* **Task to carry out**:
In the listing below, find every line with the string "yanlış" and pull it out.

* **Supplied material**:
──────

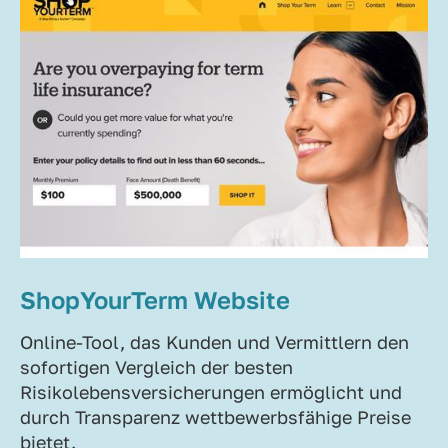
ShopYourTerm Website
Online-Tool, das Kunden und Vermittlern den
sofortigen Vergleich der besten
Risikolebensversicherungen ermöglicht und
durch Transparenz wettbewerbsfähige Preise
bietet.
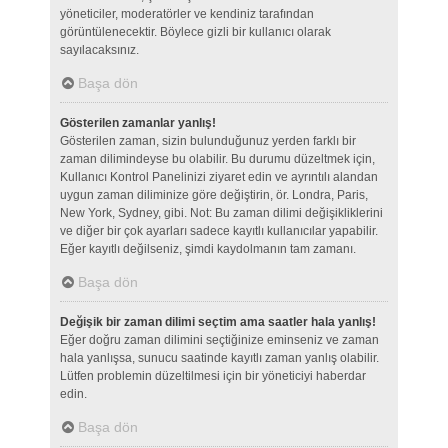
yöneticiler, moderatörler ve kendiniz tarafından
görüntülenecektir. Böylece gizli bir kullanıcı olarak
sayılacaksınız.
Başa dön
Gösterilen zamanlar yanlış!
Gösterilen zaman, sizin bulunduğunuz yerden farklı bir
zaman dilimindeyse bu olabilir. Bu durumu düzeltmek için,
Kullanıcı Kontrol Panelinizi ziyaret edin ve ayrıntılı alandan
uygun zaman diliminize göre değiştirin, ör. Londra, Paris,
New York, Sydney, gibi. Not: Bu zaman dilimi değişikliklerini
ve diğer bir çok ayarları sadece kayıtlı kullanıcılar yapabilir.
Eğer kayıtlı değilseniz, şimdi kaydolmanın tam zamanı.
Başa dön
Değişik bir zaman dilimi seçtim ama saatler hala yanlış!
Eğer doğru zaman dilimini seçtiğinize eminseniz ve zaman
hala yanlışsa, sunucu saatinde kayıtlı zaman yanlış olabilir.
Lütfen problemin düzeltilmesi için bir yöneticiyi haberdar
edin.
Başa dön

──────

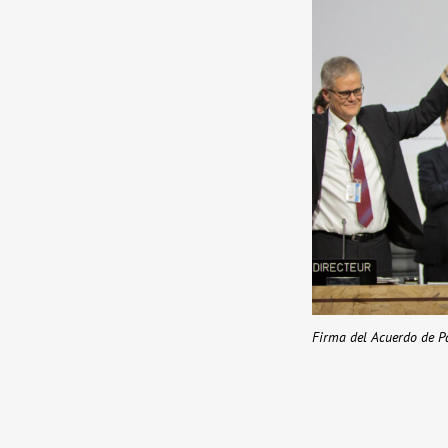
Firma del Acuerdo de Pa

──────

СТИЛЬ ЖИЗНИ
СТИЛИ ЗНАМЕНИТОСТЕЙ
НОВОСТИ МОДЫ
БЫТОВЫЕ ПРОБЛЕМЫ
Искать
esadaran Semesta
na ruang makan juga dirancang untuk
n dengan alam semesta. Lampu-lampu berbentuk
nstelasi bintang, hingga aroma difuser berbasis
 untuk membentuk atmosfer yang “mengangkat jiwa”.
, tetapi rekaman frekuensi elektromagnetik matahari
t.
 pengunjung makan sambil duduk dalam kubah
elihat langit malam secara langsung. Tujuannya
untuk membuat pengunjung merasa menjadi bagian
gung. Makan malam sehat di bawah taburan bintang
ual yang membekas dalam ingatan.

──────

* **Solution for this task**:
Gösterilen zamanlar yanlış!
Değişik bir zaman dilimi seçtim ama saatler hala yanlış!
hala yanlışsa, sunucu saatinde kayıtlı zaman yanlış olabilir.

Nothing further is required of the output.